Quote every line of the material below word for word, leaving none of it out.
[Extracted data Boundary: Start]
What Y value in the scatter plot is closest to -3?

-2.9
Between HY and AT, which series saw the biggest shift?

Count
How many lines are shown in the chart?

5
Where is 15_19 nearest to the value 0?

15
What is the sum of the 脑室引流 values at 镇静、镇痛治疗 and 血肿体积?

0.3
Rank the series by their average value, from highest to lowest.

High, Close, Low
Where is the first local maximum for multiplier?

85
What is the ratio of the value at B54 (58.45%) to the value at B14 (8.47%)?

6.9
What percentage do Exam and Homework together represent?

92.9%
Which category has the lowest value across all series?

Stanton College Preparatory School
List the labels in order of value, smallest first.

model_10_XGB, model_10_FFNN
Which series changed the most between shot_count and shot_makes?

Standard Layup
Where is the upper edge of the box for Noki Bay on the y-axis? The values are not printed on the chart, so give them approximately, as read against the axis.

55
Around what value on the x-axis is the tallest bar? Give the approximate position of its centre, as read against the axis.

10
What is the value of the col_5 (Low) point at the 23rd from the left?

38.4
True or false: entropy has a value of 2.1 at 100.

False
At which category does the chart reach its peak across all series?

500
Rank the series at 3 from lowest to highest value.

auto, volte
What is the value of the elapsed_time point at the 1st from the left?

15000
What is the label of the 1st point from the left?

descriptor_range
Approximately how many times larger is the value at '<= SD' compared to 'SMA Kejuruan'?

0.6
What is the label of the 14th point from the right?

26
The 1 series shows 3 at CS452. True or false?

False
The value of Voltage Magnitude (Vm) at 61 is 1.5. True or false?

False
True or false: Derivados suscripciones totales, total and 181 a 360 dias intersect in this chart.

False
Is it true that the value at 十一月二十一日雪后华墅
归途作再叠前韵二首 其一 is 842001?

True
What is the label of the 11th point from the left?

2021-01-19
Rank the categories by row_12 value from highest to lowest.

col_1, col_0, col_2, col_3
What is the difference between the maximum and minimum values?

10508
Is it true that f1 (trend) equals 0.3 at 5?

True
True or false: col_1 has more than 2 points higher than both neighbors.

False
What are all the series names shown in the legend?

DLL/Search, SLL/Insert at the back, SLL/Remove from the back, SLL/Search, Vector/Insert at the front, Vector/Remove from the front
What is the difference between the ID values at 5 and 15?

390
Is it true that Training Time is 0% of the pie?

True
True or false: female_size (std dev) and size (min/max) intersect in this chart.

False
[Extracted data Boundary: End]
== Answer section ==
What Y value in the scatter plot is closest to -3?

-2.9
Between HY and AT, which series saw the biggest shift?

Count
How many lines are shown in the chart?

5
Where is 15_19 nearest to the value 0?

15
What is the sum of the 脑室引流 values at 镇静、镇痛治疗 and 血肿体积?

0.3
Rank the series by their average value, from highest to lowest.

High, Close, Low
Where is the first local maximum for multiplier?

85
What is the ratio of the value at B54 (58.45%) to the value at B14 (8.47%)?

6.9
What percentage do Exam and Homework together represent?

92.9%
Which category has the lowest value across all series?

Stanton College Preparatory School
List the labels in order of value, smallest first.

model_10_XGB, model_10_FFNN
Which series changed the most between shot_count and shot_makes?

Standard Layup
Where is the upper edge of the box for Noki Bay on the y-axis? The values are not printed on the chart, so give them approximately, as read against the axis.

55
Around what value on the x-axis is the tallest bar? Give the approximate position of its centre, as read against the axis.

10
What is the value of the col_5 (Low) point at the 23rd from the left?

38.4
True or false: entropy has a value of 2.1 at 100.

False
At which category does the chart reach its peak across all series?

500
Rank the series at 3 from lowest to highest value.

auto, volte
What is the value of the elapsed_time point at the 1st from the left?

15000
What is the label of the 1st point from the left?

descriptor_range
Approximately how many times larger is the value at '<= SD' compared to 'SMA Kejuruan'?

0.6
What is the label of the 14th point from the right?

26
The 1 series shows 3 at CS452. True or false?

False
The value of Voltage Magnitude (Vm) at 61 is 1.5. True or false?

False
True or false: Derivados suscripciones totales, total and 181 a 360 dias intersect in this chart.

False
Is it true that the value at 十一月二十一日雪后华墅
归途作再叠前韵二首 其一 is 842001?

True
What is the label of the 11th point from the left?

2021-01-19
Rank the categories by row_12 value from highest to lowest.

col_1, col_0, col_2, col_3
What is the difference between the maximum and minimum values?

10508
Is it true that f1 (trend) equals 0.3 at 5?

True
True or false: col_1 has more than 2 points higher than both neighbors.

False
What are all the series names shown in the legend?

DLL/Search, SLL/Insert at the back, SLL/Remove from the back, SLL/Search, Vector/Insert at the front, Vector/Remove from the front
What is the difference between the ID values at 5 and 15?

390
Is it true that Training Time is 0% of the pie?

True
True or false: female_size (std dev) and size (min/max) intersect in this chart.

False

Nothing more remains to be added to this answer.